Command-line program that scans the NMDC MongoDB database for referential integrity violations

Project description

refscan

refscan is a command-line tool people can use to scan the NMDC MongoDB database for referential integrity violations.

%% This is the source code of a Mermaid diagram, which GitHub will render as a diagram.
%% Note: PyPI does not render Mermaid diagrams, and instead displays their source code.
%%       Reference: https://github.com/pypi/warehouse/issues/13083
graph LR
    schema[LinkML<br>schema]
    database[(MongoDB<br>database)]
    script[["refscan.py"]]
    violations["List of<br>violations"]
    references["List of<br>references"]:::dashed_border
    schema --> script
    database --> script
    script -.-> references
    script --> violations
    
    classDef dashed_border stroke-dasharray: 5 5

Table of contents

How it works

refscan does its job in two stages:

  1. It uses the LinkML schema to determine "what to scan;" i.e. all of the document-to-document references that can exist in a database that conforms to the schema.

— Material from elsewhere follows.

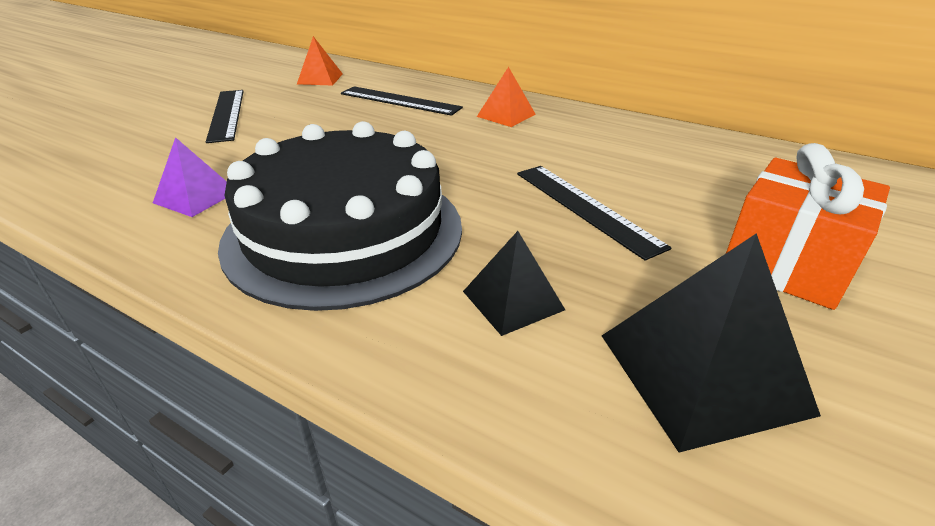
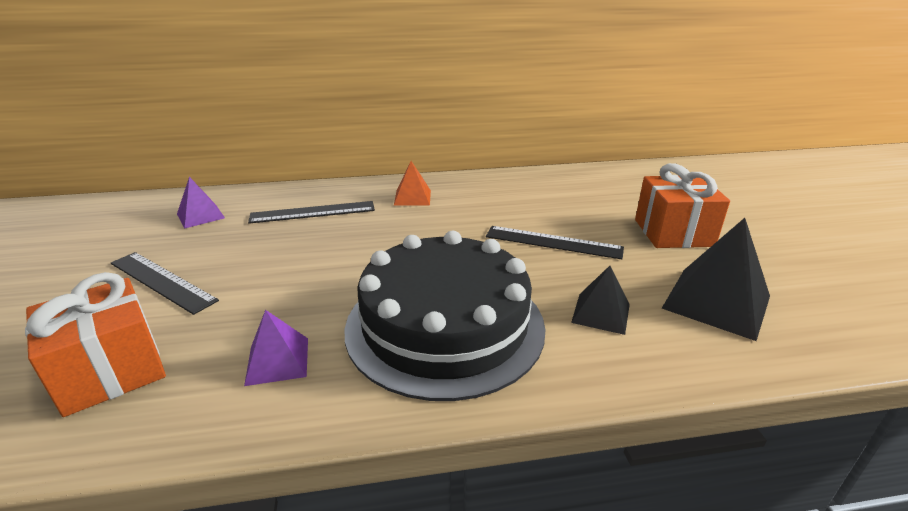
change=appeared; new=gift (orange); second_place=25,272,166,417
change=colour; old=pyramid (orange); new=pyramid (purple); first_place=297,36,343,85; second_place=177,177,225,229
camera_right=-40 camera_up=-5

    Example: The schema might say that, for each document in the biosample_set collection that has a field named associated_studies, that field must contain a list of ids of documents in the study_set collection.

  2. It scans the MongoDB database to check the integrity of all of the references that do exist.

    Example: For each document in the biosample_set collection that has a field named associated_studies, for each value in that field, confirm there is a document having that id in the study_set collection.

Limitations

refscan was designed under the assumption that every document in every collection described by the schema has a field named type, whose value is the class_uri of the schema class the document represents an instance of. refscan uses that class_uri value (in that type field) to determine the name of that schema class, which it, in turn, uses to determine which fields of that document can contain references.

Usage

Install

Assuming you have pipx installed, you can install the tool by running the following command:

pipx install refscan

pipx is a tool people can use to download and install Python scripts that are hosted on PyPI. You can install pipx by running $ python -m pip install pipx.

Run

You can display the tool's --help snippet by running:

refscan --help

At the time of this writing, the tool's --help snippet is:

 Usage: refscan [OPTIONS]

 Scans the NMDC MongoDB database for referential integrity violations.

╭─ Options ──────────────────────────────────────────────────────────────────────────────╮
│ *  --schema                               FILE  Filesystem path at which the YAML file │
│                                                 representing the schema is located.    │
│                                                 [default: None]                        │
│                                                 [required]                             │
│    --database-name                        TEXT  Name of the database.                  │
│                                                 [default: nmdc]                        │
│    --mongo-uri                            TEXT  Connection string for accessing the    │
│                                                 MongoDB server. If you have Docker     │
│                                                 installed, you can spin up a temporary │
│                                                 MongoDB server at the default URI by   │
│                                                 running: $ docker run --rm --detach -p │
│                                                 27017:27017 mongo                      │
│                                                 [env var: MONGO_URI]                   │
│                                                 [default: mongodb://localhost:27017]   │
│    --verbose                                    Show verbose output.                   │
│    --skip-source-collection,--skip        TEXT  Name of collection you do not want to  │
│                                                 search for referring documents. Option │
│                                                 can be used multiple times.            │
│                                                 [default: None]                        │
│    --reference-report                     FILE  Filesystem path at which you want the  │
│                                                 program to generate its reference      │
│                                                 report.                                │
│                                                 [default: references.tsv]              │
│    --violation-report                     FILE  Filesystem path at which you want the  │
│                                                 program to generate its violation      │
│                                                 report.                                │
│                                                 [default: violations.tsv]              │
│    --version                                    Show version number and exit.          │
│    --help                                       Show this message and exit.            │
╰────────────────────────────────────────────────────────────────────────────────────────╯

Note: The above snippet was captured from a terminal window whose width was 90 characters.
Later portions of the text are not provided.